Colby plugged across Ohio and on to Hollidaysburg, Pa., where he dropped off the wire at Poof Products Inc., the company that makes the Slinky. While a forklift operator unloaded the wire, Colby tapped at his computer to read the address of his next pickup, a few towns over.

Just a few hours later, the wire was hooked up to the Slinky machines, which flattened, coiled and cut it. Workers crimped the ends of the still-hot Slinkys and placed them on a conveyor belt, which carried them to the machine that boxes them -- each Slinky walking toward its own box.

First a Slinky hit a bar, flopped over and went down a step. A mechanical arm pulled a box from a stack, opened it and placed the box next to the Slinky, which was then automatically pushed inside.

The process isn't mere theatrics; it's a system of quality control that Slinky inventor Richard James devised in 1945. A Slinky wound too tightly or too loosely won't walk down into the box correctly.

The boxes were sent to the warehouse. Over the years, the company has received plenty of pitches from companies offering to streamline the warehouse with bar codes, forklifts equipped with infrared scanners and handheld computers.

Instead, the company uses carbon paper stuck on the side of boxes to keep track of its warehouse contents.

One might think the fancier inventory tools would let the company use warehouse space and workers' time more efficiently. But shipping supervisor Bertie Michaels said: "Our people know exactly where our inventory is. We just draw our own little maps."

Off to market

When a truckload of Slinkys arrived at KB Toys' Clinton, N.J., distribution center, a worker unloaded the merchandise on wooden pallets, attaching a bar code sticker to each pallet.

When another worker pulled up in his forklift, a scanner on the machine read the bar code. His handheld computer flashed information directing the Slinkys to a specific slot in the massive warehouse; because Slinkys sell moderately quickly, the computer knew to put them on a moderately accessible aisle.

When the KB Toys store in Gaithersburg ran low on Slinkys, the company's inventory-tracking system fed the order to New Jersey, where the computer of another warehouse worker told him to pick a case of Slinkys, slap a bar code on it and send it to Maryland.

Most of KB Toys' innovations were installed in the past five years, at a cost of hundreds of thousands of dollars. But in early September, when the facility's manager, Louis Nacke, discussed his wish list, it was decidedly nontechnical. (Nacke died in one of the planes hijacked by terrorists on Sept. 11.)
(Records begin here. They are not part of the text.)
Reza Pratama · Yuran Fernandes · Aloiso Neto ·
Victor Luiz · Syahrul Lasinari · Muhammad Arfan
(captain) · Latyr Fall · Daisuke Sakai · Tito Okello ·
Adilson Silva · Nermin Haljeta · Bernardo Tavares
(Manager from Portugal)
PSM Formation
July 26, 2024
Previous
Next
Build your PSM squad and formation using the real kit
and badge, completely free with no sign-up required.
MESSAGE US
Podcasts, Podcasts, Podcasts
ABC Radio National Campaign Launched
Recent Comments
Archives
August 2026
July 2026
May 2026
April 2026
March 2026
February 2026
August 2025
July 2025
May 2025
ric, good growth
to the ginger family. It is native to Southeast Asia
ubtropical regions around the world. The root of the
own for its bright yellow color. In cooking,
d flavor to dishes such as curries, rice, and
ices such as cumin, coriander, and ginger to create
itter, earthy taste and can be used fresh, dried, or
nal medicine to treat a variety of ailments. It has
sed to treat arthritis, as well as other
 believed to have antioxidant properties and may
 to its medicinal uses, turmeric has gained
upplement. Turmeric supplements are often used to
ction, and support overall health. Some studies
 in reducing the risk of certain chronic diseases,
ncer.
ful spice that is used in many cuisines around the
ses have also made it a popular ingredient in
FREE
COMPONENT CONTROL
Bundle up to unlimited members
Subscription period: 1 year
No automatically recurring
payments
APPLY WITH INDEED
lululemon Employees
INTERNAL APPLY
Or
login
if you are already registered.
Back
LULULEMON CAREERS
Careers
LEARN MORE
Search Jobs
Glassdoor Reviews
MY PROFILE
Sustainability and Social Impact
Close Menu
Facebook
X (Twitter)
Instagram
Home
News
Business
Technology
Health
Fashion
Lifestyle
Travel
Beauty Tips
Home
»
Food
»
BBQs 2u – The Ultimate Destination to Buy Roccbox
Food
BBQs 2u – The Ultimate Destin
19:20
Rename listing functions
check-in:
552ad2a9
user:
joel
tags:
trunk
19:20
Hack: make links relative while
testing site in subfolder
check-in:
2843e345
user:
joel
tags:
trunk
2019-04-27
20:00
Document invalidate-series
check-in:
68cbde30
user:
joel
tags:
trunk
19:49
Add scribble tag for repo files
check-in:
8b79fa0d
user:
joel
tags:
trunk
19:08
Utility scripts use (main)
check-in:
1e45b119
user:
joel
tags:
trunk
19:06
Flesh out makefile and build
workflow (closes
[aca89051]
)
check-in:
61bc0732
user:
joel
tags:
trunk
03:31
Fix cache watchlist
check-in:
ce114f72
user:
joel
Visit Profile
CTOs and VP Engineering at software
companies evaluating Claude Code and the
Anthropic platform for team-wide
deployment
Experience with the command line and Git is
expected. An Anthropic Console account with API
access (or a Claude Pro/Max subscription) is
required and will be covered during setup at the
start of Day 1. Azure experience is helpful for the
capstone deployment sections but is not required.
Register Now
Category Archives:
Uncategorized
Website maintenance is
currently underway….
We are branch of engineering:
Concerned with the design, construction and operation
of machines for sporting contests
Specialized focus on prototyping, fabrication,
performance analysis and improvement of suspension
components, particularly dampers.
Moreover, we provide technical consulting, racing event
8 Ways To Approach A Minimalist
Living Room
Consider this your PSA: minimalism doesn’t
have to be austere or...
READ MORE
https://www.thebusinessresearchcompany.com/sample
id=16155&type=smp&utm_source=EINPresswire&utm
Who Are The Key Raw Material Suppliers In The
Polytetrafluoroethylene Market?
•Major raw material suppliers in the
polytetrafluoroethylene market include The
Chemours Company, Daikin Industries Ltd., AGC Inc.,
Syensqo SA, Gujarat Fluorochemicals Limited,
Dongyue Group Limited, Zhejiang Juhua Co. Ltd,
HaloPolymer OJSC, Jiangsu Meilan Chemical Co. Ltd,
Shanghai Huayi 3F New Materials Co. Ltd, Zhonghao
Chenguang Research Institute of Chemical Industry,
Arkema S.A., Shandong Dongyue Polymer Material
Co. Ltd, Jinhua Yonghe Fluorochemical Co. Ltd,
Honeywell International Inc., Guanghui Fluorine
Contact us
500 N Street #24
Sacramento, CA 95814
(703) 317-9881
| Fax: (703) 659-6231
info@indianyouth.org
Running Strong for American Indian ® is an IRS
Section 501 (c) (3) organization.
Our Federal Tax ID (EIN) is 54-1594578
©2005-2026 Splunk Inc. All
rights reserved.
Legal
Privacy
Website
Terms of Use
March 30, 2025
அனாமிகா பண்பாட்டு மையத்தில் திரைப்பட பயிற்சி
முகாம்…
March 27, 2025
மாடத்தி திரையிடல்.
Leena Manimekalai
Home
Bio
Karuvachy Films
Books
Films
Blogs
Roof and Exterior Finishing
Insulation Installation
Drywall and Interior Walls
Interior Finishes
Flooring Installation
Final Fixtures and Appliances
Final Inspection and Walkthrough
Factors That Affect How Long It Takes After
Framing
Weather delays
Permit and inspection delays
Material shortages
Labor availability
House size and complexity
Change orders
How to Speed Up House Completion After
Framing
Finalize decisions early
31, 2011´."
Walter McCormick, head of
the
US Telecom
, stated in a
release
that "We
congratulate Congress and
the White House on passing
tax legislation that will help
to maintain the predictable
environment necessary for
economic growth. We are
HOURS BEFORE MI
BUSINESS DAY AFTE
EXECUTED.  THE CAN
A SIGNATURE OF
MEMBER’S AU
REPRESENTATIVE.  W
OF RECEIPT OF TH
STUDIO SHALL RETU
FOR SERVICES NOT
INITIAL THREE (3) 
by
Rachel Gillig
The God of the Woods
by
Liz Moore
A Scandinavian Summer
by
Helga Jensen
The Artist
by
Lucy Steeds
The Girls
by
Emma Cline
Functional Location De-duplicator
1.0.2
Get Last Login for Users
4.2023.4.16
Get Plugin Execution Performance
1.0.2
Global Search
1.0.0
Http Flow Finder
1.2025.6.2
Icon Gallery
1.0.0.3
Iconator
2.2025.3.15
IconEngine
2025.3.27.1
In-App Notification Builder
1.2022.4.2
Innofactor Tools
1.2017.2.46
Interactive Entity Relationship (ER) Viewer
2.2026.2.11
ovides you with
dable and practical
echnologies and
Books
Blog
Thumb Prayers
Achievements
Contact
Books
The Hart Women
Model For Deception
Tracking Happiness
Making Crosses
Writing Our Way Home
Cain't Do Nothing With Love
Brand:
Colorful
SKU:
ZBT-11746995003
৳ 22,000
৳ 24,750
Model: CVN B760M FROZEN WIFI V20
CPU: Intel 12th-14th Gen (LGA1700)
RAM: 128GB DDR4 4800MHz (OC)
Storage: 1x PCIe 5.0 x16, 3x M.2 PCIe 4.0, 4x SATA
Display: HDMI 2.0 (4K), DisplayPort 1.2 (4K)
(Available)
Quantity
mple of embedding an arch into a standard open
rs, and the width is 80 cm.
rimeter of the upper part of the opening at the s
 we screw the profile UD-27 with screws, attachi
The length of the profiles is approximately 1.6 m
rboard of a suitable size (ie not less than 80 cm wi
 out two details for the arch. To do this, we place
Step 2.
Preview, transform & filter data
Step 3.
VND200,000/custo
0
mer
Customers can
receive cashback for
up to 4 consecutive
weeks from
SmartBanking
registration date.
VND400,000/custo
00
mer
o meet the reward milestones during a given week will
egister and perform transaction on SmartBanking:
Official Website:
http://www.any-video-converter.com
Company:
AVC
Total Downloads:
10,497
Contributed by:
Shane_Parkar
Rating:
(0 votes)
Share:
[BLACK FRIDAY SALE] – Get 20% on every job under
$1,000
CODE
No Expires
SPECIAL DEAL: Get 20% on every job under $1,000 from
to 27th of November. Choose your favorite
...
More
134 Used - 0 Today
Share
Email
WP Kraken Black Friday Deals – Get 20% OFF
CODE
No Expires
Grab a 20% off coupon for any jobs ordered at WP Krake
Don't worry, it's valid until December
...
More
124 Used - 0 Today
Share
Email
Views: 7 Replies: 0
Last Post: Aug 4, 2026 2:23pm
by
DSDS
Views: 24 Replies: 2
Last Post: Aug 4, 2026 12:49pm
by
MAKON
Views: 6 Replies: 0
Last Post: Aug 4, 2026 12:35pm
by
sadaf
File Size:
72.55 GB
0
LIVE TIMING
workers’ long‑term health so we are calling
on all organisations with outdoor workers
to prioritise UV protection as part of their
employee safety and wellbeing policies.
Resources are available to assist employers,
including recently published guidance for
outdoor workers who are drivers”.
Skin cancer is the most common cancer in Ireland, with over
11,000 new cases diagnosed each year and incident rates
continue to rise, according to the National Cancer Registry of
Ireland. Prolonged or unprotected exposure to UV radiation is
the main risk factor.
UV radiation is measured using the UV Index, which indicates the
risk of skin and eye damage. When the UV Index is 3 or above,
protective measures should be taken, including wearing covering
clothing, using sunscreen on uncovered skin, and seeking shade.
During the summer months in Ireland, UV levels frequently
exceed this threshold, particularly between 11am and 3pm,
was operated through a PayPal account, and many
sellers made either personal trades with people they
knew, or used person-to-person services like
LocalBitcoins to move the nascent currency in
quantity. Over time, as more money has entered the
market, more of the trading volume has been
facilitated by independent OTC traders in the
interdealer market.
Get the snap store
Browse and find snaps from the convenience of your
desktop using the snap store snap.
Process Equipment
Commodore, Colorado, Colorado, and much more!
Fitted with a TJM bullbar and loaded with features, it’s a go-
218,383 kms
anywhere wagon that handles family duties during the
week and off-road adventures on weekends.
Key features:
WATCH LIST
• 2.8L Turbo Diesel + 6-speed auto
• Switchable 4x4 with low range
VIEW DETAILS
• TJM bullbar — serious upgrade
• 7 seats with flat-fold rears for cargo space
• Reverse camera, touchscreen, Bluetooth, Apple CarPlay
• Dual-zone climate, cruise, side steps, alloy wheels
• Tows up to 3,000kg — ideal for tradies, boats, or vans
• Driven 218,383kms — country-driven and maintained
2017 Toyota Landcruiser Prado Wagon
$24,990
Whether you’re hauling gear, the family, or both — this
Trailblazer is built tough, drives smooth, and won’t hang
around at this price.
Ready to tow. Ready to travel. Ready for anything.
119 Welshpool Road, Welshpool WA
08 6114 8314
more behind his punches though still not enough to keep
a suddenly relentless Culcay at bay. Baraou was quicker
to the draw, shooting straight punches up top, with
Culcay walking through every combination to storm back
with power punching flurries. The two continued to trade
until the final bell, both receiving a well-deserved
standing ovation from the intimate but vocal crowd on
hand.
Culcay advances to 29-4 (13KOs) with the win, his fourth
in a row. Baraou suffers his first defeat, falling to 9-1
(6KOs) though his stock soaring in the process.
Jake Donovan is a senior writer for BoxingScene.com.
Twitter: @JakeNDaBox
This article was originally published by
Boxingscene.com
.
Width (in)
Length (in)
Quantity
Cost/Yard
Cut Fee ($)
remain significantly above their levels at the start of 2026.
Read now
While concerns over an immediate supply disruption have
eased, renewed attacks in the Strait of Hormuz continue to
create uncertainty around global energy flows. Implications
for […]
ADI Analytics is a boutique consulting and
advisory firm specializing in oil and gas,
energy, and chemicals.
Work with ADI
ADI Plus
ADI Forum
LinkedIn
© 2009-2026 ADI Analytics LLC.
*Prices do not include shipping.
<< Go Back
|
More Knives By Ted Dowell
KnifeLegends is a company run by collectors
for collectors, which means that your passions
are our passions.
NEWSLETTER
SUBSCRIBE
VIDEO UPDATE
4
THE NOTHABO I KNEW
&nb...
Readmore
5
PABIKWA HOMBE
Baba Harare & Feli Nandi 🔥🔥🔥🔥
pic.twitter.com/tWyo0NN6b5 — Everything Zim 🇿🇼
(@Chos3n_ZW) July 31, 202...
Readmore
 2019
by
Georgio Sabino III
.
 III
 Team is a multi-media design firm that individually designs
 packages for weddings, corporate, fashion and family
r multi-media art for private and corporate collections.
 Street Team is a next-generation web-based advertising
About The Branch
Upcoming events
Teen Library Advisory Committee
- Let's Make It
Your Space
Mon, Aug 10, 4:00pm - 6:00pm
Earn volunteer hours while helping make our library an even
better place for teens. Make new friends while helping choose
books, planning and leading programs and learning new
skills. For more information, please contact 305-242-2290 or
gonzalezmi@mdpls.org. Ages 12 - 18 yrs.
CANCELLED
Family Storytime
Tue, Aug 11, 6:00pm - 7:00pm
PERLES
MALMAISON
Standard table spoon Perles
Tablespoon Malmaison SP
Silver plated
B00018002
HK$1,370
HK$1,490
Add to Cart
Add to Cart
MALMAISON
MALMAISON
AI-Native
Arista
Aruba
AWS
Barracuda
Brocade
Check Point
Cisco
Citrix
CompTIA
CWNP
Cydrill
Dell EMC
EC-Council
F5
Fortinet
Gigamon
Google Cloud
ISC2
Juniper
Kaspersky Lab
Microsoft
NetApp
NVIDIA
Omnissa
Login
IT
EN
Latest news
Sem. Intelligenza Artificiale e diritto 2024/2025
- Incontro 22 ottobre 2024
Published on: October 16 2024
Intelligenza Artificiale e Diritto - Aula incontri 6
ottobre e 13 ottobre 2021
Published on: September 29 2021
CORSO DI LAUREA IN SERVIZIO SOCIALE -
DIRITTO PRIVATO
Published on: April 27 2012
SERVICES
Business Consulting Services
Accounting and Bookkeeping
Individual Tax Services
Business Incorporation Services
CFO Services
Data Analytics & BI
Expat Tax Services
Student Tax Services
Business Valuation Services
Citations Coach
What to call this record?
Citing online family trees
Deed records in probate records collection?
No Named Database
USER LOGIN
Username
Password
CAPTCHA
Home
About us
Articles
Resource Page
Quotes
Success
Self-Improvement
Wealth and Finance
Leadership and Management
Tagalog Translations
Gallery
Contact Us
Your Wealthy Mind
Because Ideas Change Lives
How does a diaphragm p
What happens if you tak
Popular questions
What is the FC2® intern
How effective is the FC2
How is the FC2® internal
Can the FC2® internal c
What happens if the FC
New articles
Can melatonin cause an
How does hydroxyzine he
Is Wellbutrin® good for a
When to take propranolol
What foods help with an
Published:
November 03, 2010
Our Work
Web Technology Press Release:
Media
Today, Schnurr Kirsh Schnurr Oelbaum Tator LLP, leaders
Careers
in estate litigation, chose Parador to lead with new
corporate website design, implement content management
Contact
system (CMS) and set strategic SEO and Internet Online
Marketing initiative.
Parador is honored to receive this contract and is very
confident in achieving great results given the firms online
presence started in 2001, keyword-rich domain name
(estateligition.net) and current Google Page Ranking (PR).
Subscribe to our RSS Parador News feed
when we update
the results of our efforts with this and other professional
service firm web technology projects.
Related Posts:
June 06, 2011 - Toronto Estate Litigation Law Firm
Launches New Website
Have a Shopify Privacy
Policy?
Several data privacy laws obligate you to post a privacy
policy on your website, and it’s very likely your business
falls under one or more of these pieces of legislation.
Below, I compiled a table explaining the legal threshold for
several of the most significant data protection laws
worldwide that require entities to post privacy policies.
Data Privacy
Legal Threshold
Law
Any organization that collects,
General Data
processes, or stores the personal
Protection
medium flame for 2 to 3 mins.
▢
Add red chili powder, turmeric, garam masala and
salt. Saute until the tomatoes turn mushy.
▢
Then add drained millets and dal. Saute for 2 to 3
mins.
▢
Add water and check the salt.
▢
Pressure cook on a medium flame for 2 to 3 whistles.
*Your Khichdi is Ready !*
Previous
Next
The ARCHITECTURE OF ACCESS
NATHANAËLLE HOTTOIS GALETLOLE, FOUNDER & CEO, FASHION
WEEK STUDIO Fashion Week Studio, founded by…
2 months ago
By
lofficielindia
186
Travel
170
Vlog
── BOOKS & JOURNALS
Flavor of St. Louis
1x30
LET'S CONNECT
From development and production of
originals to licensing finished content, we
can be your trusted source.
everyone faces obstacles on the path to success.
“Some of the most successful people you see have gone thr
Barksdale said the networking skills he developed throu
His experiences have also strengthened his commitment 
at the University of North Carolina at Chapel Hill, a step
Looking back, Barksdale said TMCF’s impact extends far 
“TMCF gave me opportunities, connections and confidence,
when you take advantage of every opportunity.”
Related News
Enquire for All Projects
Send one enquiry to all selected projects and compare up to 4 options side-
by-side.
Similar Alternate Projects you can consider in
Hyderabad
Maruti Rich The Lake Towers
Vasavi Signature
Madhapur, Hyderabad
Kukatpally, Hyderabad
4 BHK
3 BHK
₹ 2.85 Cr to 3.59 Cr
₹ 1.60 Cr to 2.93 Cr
Nacke wanted more standardized bar coding from his various suppliers; in companies' rush toward the latest technology, they've ended up with different standards, resulting in more work. He spoke of finding new ways to recruit workers. And those conveyors could use higher-horsepower motors to speed things along.

Nacke and other KB executives said computer technology has paid big dividends, and that the company will keep making such investments. But making those investments work has proved to be harder and slower than a software sales brochure would suggest.